Beyond its political implications; however, the policy of courting key Middle Eastern countries like Egypt also has a serious domestic driver: Turkey’s economy is charting precarious waters.
Turkey has been struggling with a rising current account deficit driven by strong domestic demand. The rise in household consumption has been financed by capital from Europe, making Turkey increasingly vulnerable to an outflow of short-term capital as European economies continue to struggle.

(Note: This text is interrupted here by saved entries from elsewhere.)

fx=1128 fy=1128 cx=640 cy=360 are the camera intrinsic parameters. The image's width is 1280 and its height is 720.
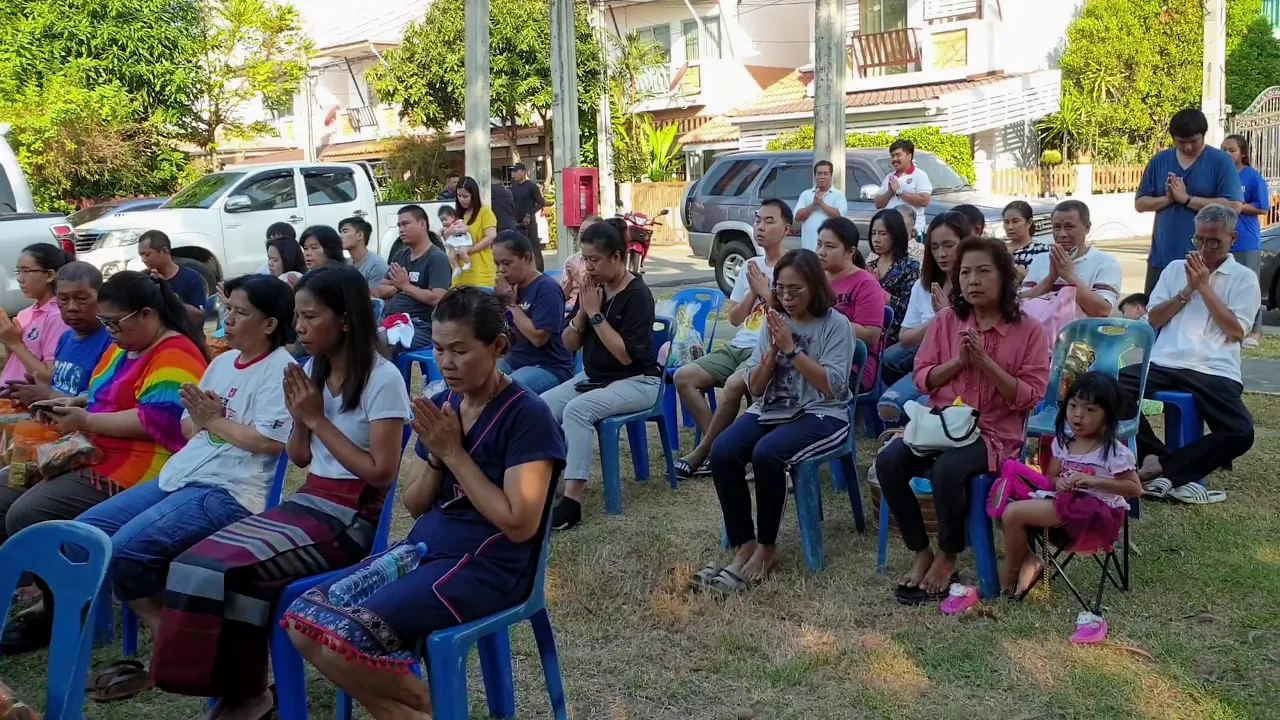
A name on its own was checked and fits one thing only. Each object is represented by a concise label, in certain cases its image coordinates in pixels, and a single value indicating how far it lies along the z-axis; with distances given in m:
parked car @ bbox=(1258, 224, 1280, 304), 11.27
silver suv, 13.88
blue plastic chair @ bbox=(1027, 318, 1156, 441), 5.02
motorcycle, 12.37
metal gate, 19.97
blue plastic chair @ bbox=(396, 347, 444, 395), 7.88
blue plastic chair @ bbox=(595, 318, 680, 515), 5.82
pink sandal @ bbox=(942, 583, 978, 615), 4.32
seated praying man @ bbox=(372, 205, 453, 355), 7.98
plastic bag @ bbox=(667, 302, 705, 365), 6.82
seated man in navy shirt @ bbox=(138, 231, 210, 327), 7.30
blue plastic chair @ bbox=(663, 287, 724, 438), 7.03
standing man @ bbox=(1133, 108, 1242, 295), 7.13
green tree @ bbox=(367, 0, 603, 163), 24.70
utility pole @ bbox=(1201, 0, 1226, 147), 17.20
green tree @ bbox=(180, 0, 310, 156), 25.00
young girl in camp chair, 4.11
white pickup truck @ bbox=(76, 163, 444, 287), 12.79
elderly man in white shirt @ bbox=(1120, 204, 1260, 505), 5.33
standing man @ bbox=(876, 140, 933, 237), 10.37
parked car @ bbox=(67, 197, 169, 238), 15.83
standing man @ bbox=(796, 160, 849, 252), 10.27
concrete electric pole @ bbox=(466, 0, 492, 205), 12.52
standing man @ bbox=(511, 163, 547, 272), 14.81
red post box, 13.58
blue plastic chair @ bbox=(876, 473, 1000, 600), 4.38
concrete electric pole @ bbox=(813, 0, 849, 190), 11.76
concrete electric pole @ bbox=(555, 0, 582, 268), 14.12
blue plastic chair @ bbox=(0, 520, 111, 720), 2.83
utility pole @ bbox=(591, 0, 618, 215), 24.28
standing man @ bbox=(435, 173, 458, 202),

The other pillar of Turkey’s economy – exports, is also threatened by the potential of a Eurozone recession. With over 50% of Turkish exports going to the EU, Turkey is particularly vulnerable to a drop in demand from such key countries as Germany, Italy, and Spain. FSG Monitor estimates that a US-EU recession would lead to a 2% drop in Turkey’s GDP in 2012. The projected decline may not be as dramatic as in other countries in the region, but compared to Turkey’s Q1 2011 11.6% GDP growth, followed by 8.8% for Q2 2011 (Turkey had the highest H1 2011 GDP growth in the world), it’s very significant.

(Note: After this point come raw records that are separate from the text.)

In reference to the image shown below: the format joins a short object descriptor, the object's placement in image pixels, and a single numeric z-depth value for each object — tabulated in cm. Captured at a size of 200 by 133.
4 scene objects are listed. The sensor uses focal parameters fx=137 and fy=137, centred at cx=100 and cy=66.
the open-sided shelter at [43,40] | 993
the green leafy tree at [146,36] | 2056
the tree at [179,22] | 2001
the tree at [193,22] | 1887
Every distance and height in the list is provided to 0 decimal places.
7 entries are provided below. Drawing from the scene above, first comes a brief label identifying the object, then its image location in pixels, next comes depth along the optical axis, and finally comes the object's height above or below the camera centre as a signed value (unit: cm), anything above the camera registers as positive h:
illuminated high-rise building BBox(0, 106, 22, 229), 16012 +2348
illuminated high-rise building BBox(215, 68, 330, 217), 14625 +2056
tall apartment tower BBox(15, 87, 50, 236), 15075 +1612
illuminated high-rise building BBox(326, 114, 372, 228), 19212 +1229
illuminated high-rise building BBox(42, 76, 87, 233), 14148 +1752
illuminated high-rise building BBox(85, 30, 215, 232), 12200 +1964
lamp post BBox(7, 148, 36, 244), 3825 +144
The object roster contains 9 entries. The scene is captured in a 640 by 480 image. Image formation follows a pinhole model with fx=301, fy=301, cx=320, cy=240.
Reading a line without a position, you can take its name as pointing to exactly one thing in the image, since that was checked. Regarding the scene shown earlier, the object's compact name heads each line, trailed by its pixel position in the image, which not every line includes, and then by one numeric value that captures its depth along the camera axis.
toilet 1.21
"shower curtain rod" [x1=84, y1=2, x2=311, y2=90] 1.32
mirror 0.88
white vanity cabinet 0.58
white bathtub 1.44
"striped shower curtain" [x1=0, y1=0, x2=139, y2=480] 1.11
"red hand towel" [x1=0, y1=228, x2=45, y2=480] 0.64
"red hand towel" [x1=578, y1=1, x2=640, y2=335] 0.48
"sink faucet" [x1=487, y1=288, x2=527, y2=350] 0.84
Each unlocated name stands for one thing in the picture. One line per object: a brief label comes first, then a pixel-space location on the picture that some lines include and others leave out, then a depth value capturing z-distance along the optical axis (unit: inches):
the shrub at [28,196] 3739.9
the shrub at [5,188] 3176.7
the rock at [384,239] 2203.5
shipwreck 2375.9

In this unstable environment, the Turkish government has announced it will seek to promote export-oriented domestic production. But this strategy will only work if there is enough demand for Turkey’s increased exports. With the European economy in a shaky state, Middle Eastern markets will be increasingly instrumental to Turkey’s economic stability. Currently, the Middle East is the second biggest regional market for Turkish exports, accounting for 20% of the country’s exports, plus another 4.9% of exports going to North Africa.
Turkish businesses are clearly seeing the writing on the wall and are aggressively seeking expanded influence in the Middle East, as evidenced by Prime Minister Erdogan’s large business delegation on his recent trip to Egypt and his promise to increase trade between the two countries to US$5 billion.
In this context, MNCs should expect Turkish competitors to aggressively pursue opportunities in the post-Arab spring markets. As we already discussed, MNCs with overly risk-averse strategies in the region can fall behind regional competitors with a greater risk appetite. It also means, however, that MNCs with Turkish partners can use these relationships in support of strategic expansion in the MENA region, benefitting from the good will Turks are enjoying among the region’s populations and leadership.
In this context, the role of Turkey as a manufacturing hub for the Middle East and North Africa region is becoming increasingly attractive, not just to MNCs but also to the Turkish government itself. As a result, MNCs with local production facilities meant for export to the region are well-positioned to lobby the Turkish government for additional incentives and support.